Florida beachgoers form human chain to save stranded swimmers

A powerful riptide. A Florida beach full of people. A bunch of stranded swimmers.

Crowds in Panama City Beach jumped into action Saturday evening when they noticed police flashing lights on the boardwalk, and several people screaming for help about 100 yards off shore.

According to the Washington Post, 10 swimmers, including six family members with four adults and two boys, were pulled into the ocean by a riptide.

Without lifeguards or rescue equipment, a group on the beach still decided to jump into action, the Post reported.

“Form a human chain!” they shouted.

It started with five volunteers, then grew to 15 and then to more than 75.

Roberta Ursrey dove in to help her sons, Noah, 11, and Stephen, 8, who got caught in the riptide while riding waves on their boogie boards.
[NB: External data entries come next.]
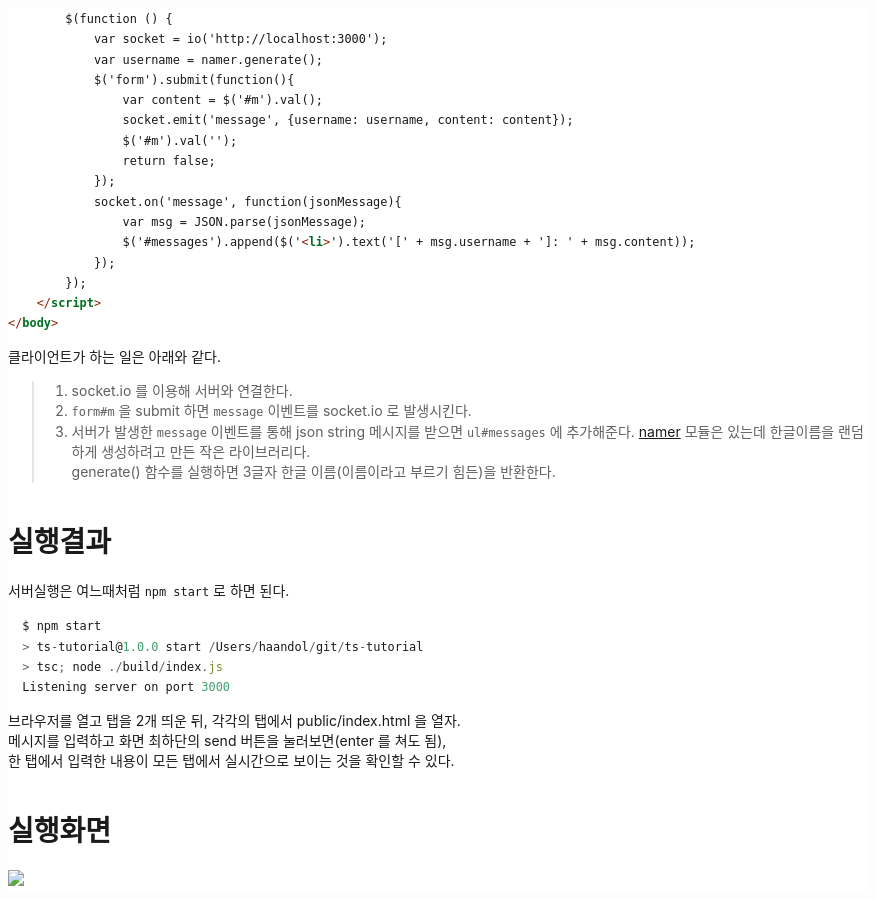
 ```html
        $(function () {
            var socket = io('http://localhost:3000');
            var username = namer.generate();
            $('form').submit(function(){
                var content = $('#m').val();
                socket.emit('message', {username: username, content: content});
                $('#m').val('');
                return false;
            });
            socket.on('message', function(jsonMessage){
                var msg = JSON.parse(jsonMessage);
                $('#messages').append($('<li>').text('[' + msg.username + ']: ' + msg.content));
            });
        });
    </script>
</body>

```
클라이언트가 하는 일은 아래와 같다.

> 1. socket.io 를 이용해 서버와 연결한다.
> 2. <code>form#m</code> 을 submit 하면 <code>message</code> 이벤트를 socket.io 로 발생시킨다.
> 3. 서버가 발생한 <code>message</code> 이벤트를 통해 json string 메시지를 받으면 <code>ul#messages</code> 에 추가해준다.
> [namer](https://github.com/haandol/korean-name-generator) 모듈은 있는데 한글이름을 랜덤하게 생성하려고 만든 작은 라이브러리다. <br />
> generate() 함수를 실행하면 3글자 한글 이름(이름이라고 부르기 힘든)을 반환한다.
# 실행결과
서버실행은 여느때처럼 <code>npm start</code> 로 하면 된다.

```typescript
  $ npm start
  > ts-tutorial@1.0.0 start /Users/haandol/git/ts-tutorial
  > tsc; node ./build/index.js
  Listening server on port 3000
```

브라우저를 열고 탭을 2개 띄운 뒤, 각각의 탭에서 public/index.html 을 열자. <br />
메시지를 입력하고 화면 최하단의 send 버튼을 눌러보면(enter 를 쳐도 됨),  <br />
한 탭에서 입력한 내용이 모든 탭에서 실시간으로 보이는 것을 확인할 수 있다. <br />

# 실행화면
<img src = "https://user-images.githubusercontent.com/33046341/79184497-426a4b80-7e4f-11ea-858f-c9c85b2705ac.png" width = 90%> </img>
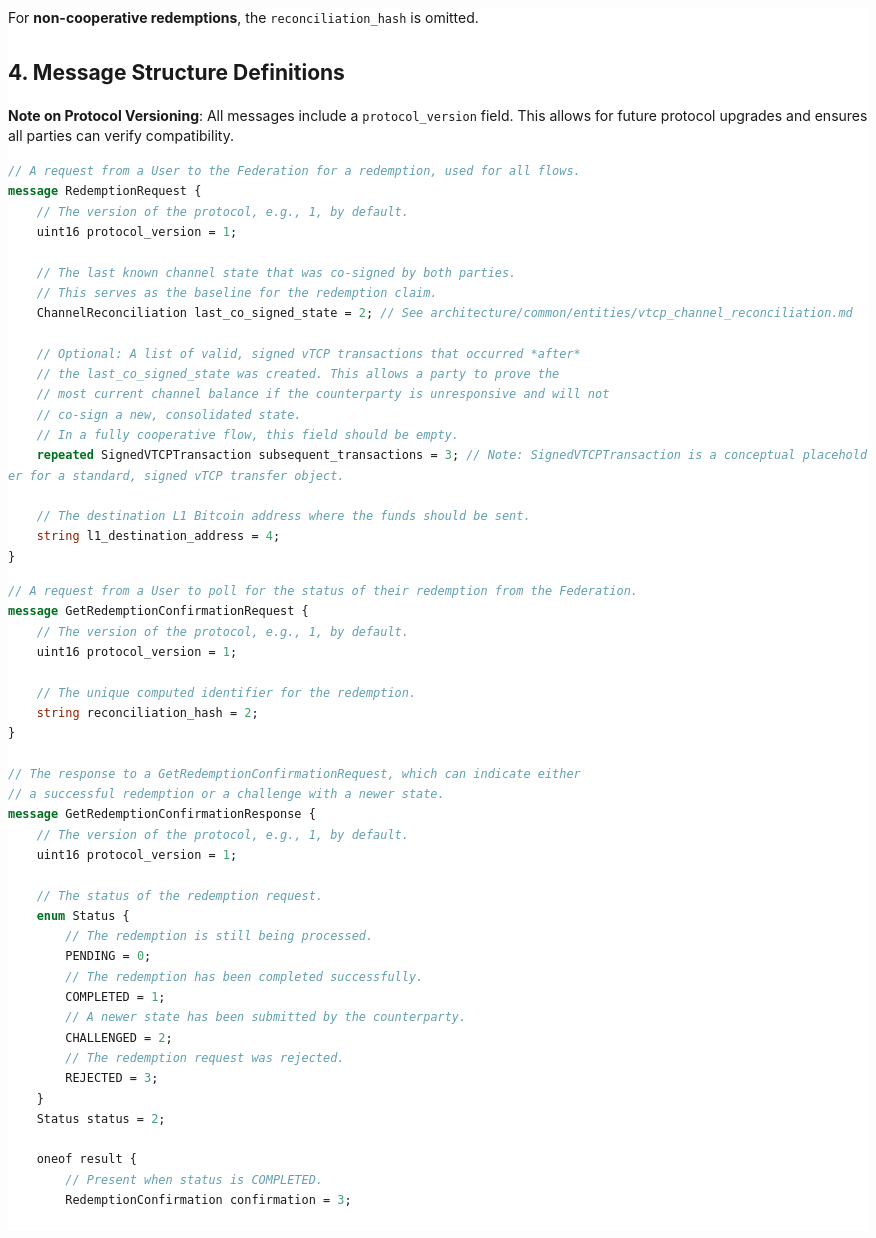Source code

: For **non-cooperative redemptions**, the `reconciliation_hash` is omitted.

## 4. Message Structure Definitions

**Note on Protocol Versioning**: All messages include a `protocol_version` field. This allows for future protocol upgrades and ensures all parties can verify compatibility.


```protobuf
// A request from a User to the Federation for a redemption, used for all flows.
message RedemptionRequest {
    // The version of the protocol, e.g., 1, by default.
    uint16 protocol_version = 1;

    // The last known channel state that was co-signed by both parties.
    // This serves as the baseline for the redemption claim.
    ChannelReconciliation last_co_signed_state = 2; // See architecture/common/entities/vtcp_channel_reconciliation.md
    
    // Optional: A list of valid, signed vTCP transactions that occurred *after*
    // the last_co_signed_state was created. This allows a party to prove the
    // most current channel balance if the counterparty is unresponsive and will not
    // co-sign a new, consolidated state.
    // In a fully cooperative flow, this field should be empty.
    repeated SignedVTCPTransaction subsequent_transactions = 3; // Note: SignedVTCPTransaction is a conceptual placeholder for a standard, signed vTCP transfer object.

    // The destination L1 Bitcoin address where the funds should be sent.
    string l1_destination_address = 4;
}
```

```protobuf
// A request from a User to poll for the status of their redemption from the Federation.
message GetRedemptionConfirmationRequest {
    // The version of the protocol, e.g., 1, by default.
    uint16 protocol_version = 1;

    // The unique computed identifier for the redemption.
    string reconciliation_hash = 2;
}

// The response to a GetRedemptionConfirmationRequest, which can indicate either
// a successful redemption or a challenge with a newer state.
message GetRedemptionConfirmationResponse {
    // The version of the protocol, e.g., 1, by default.
    uint16 protocol_version = 1;

    // The status of the redemption request.
    enum Status {
        // The redemption is still being processed.
        PENDING = 0;
        // The redemption has been completed successfully.
        COMPLETED = 1;
        // A newer state has been submitted by the counterparty.
        CHALLENGED = 2;
        // The redemption request was rejected.
        REJECTED = 3;
    }
    Status status = 2;

    oneof result {
        // Present when status is COMPLETED.
        RedemptionConfirmation confirmation = 3;
        
```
Ursrey's 27-year-old nephew, 67-year-old mother and 31-year-old husband were close behind. Soon all of them were stuck, along with another unidentified couple nearby.
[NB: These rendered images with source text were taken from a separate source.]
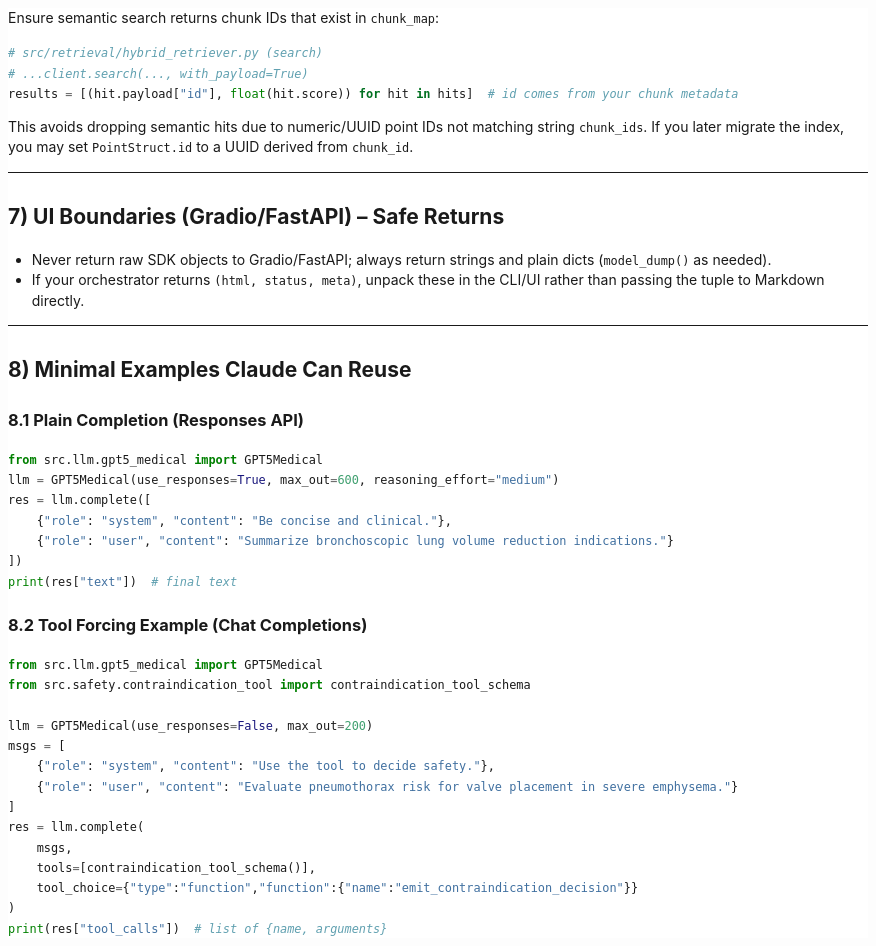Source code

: Ensure semantic search returns chunk IDs that exist in `chunk_map`:

```python
# src/retrieval/hybrid_retriever.py (search)
# ...client.search(..., with_payload=True)
results = [(hit.payload["id"], float(hit.score)) for hit in hits]  # id comes from your chunk metadata
```

This avoids dropping semantic hits due to numeric/UUID point IDs not matching string `chunk_ids`. If you later migrate the index, you may set `PointStruct.id` to a UUID derived from `chunk_id`.

---

## 7) UI Boundaries (Gradio/FastAPI) – Safe Returns

- Never return raw SDK objects to Gradio/FastAPI; always return strings and plain dicts (`model_dump()` as needed).
- If your orchestrator returns `(html, status, meta)`, unpack these in the CLI/UI rather than passing the tuple to Markdown directly.

---

## 8) Minimal Examples Claude Can Reuse

### 8.1 Plain Completion (Responses API)
```python
from src.llm.gpt5_medical import GPT5Medical
llm = GPT5Medical(use_responses=True, max_out=600, reasoning_effort="medium")
res = llm.complete([
    {"role": "system", "content": "Be concise and clinical."},
    {"role": "user", "content": "Summarize bronchoscopic lung volume reduction indications."}
])
print(res["text"])  # final text
```

### 8.2 Tool Forcing Example (Chat Completions)
```python
from src.llm.gpt5_medical import GPT5Medical
from src.safety.contraindication_tool import contraindication_tool_schema

llm = GPT5Medical(use_responses=False, max_out=200)
msgs = [
    {"role": "system", "content": "Use the tool to decide safety."},
    {"role": "user", "content": "Evaluate pneumothorax risk for valve placement in severe emphysema."}
]
res = llm.complete(
    msgs,
    tools=[contraindication_tool_schema()],
    tool_choice={"type":"function","function":{"name":"emit_contraindication_decision"}}
)
print(res["tool_calls"])  # list of {name, arguments}
```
Tabatha Monroe and her wife, Brittany, also dove in to reach the boys, but then got caught, too.

“The tide knocked every bit of energy out of us,” Ursrey told the Post.

Another couple, Jessica and Derek Simmons swam past the now-80 or so human links, and headed straight for the Ursreys, using surf and boogie boards.

Jessica Simmons told the Panama City News Herald, “I practically lived in a pool. I knew I could get out there and get to them.”

They passed Noah and Stephen back along the human chain first. When Jessica Simmons reached Ursrey, the 34-year-old mother was barely hanging on.

“I’m going to die this way,” Ursrey thought to herself, she told The Post. “My family is going to die this way. I just can’t do it.”

But Simmons coaxed her on and Ursrey, who eventually blacked out, woke up on the beach to discover her mother, Barbara Franz, still in the water and having a heart attack.

Her nephew and husband helped get Franz to shore, the Post reported. Nearly an hour after it all started, all of the stranded swimmers were safely back to shore.

The entire beach applauded after the rescue was completed.

Franz and Brittany Monroe were taken to a hospital. Franz suffered a massive heart attack and aortic aneurysm in her stomach, but is considered stable. Monroe was treated for a panic attack and was released.

The Ursreys have a new respect for the water. “She’ll take you with her,” Ursrey told the Post.